Author: Ergun E. Ahunbay, Colette Gage, Abdul Kareem Parchur, Eric S. Paulson 👨🔬
Affiliation: Department of Radiation Oncology, Medical College of Wisconsin 🌍
Purpose: AI-generated synthetic CT (sCT) images address challenges with prior sCT approaches, including atlas- and threshold-based methods. Commercial AI-based sCT tools have been introduced. This work aimed to validate a commercial AI brain sCT model for clinical use in MR-only workflows.
Methods: A retrospective analysis was conducted on five brain cancer patients (mean age 51.2±15.8) who underwent 3T MRI and CT simulation for treatment planning. A deep learning-based algorithm within the Siemens RT Image Suite VB60 was used to generate axial sCT images from sagittal 3D T1w Dixon MR images. Structural Similarity Index (SSIM) maps and mean SSIM values were evaluated between digitally reconstructed radiographs (DRRs) of sCT and CT. Additionally, patients’ portal images were automatically registered with DRRs of both sCT and CT to assess alignment differences. Hounsfield unit (HU) differences between CT and the aligned sCT were assessed using Mean Absolute Error (MAE). RT plans were recalculated on sCT using the SciMoCa™ Monte Carlo engine. Dosimetric accuracy was analyzed using 3D Gamma passing rates with varying thresholds.

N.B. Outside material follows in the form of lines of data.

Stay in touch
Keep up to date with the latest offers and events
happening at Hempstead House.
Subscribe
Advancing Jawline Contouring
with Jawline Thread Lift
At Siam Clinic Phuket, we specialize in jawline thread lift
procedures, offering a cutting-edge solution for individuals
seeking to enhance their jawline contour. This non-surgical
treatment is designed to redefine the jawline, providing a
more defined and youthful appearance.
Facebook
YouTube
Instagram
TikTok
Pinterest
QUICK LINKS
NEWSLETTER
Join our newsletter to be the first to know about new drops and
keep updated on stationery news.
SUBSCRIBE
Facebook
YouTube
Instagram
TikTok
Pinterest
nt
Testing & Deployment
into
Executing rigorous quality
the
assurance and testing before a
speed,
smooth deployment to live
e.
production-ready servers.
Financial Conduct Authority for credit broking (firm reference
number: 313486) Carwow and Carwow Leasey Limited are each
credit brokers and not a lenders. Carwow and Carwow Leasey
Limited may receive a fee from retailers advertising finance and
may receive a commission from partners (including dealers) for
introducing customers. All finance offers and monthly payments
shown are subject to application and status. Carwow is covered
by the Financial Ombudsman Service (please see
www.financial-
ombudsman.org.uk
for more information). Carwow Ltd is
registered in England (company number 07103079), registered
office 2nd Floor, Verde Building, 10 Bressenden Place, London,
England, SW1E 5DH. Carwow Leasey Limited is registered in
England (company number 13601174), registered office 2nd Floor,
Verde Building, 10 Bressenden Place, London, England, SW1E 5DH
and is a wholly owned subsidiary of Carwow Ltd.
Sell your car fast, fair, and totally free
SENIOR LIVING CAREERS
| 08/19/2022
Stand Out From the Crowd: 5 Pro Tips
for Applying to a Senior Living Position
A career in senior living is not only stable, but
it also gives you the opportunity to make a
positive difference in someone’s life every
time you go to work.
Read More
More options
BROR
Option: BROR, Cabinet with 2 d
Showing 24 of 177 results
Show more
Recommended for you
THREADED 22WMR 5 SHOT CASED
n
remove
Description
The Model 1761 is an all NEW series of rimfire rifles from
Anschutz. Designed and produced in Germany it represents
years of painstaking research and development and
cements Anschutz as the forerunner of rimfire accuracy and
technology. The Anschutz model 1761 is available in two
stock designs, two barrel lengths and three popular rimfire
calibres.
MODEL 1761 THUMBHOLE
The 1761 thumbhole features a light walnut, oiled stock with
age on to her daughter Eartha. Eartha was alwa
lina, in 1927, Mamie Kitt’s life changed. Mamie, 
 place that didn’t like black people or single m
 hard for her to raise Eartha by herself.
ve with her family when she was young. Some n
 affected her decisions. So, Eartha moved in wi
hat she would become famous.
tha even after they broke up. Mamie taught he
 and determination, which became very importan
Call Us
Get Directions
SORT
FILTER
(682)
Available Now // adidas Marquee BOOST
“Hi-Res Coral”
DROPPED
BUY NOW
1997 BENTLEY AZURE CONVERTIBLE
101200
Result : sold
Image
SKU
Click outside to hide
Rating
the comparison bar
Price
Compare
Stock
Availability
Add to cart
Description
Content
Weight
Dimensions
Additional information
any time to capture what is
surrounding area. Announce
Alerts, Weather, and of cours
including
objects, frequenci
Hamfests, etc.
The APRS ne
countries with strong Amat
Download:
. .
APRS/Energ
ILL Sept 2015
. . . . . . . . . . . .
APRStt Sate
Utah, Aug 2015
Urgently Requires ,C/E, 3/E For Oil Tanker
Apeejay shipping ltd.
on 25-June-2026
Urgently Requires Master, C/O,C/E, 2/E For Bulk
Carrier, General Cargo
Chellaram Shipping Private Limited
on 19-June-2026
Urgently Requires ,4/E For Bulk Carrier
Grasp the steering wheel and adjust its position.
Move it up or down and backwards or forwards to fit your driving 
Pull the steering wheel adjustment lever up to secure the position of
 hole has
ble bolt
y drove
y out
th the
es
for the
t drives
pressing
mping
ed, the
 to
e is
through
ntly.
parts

Results: The mean SSIM between DRRs of sCT and CT was ~0.9, demonstrating high structural similarity. No registration differences were detected when portal images were aligned to DRRs from sCT vs reference CT. MAE values of 19.3±2.3, 12.9±1.6, 345±27, and 144.5±8.9 HU were observed for brain, brainstem, bone, and external contours, respectively. The mean 3D gamma passing rates were 96.9%±1.4%, 97.7%± 1%, 99.3%±0.9%, 99.5%±0.6%, 99.8%±0.4%, and 99.9%±0.3% for gamma criteria of 1%/2mm, 1%/3mm, 2%/2mm, 2%/3mm, 3%/2mm, and 3%/3mm, respectively. Dosimetric differences were within ~2%.
Conclusion: The AI-generated brain sCT model demonstrated performance comparable to clinical CT, with high structural similarity and acceptable dosimetric accuracy. These findings support the use of AI based sCT in clinical use in MR-only workflows for brain radiotherapy.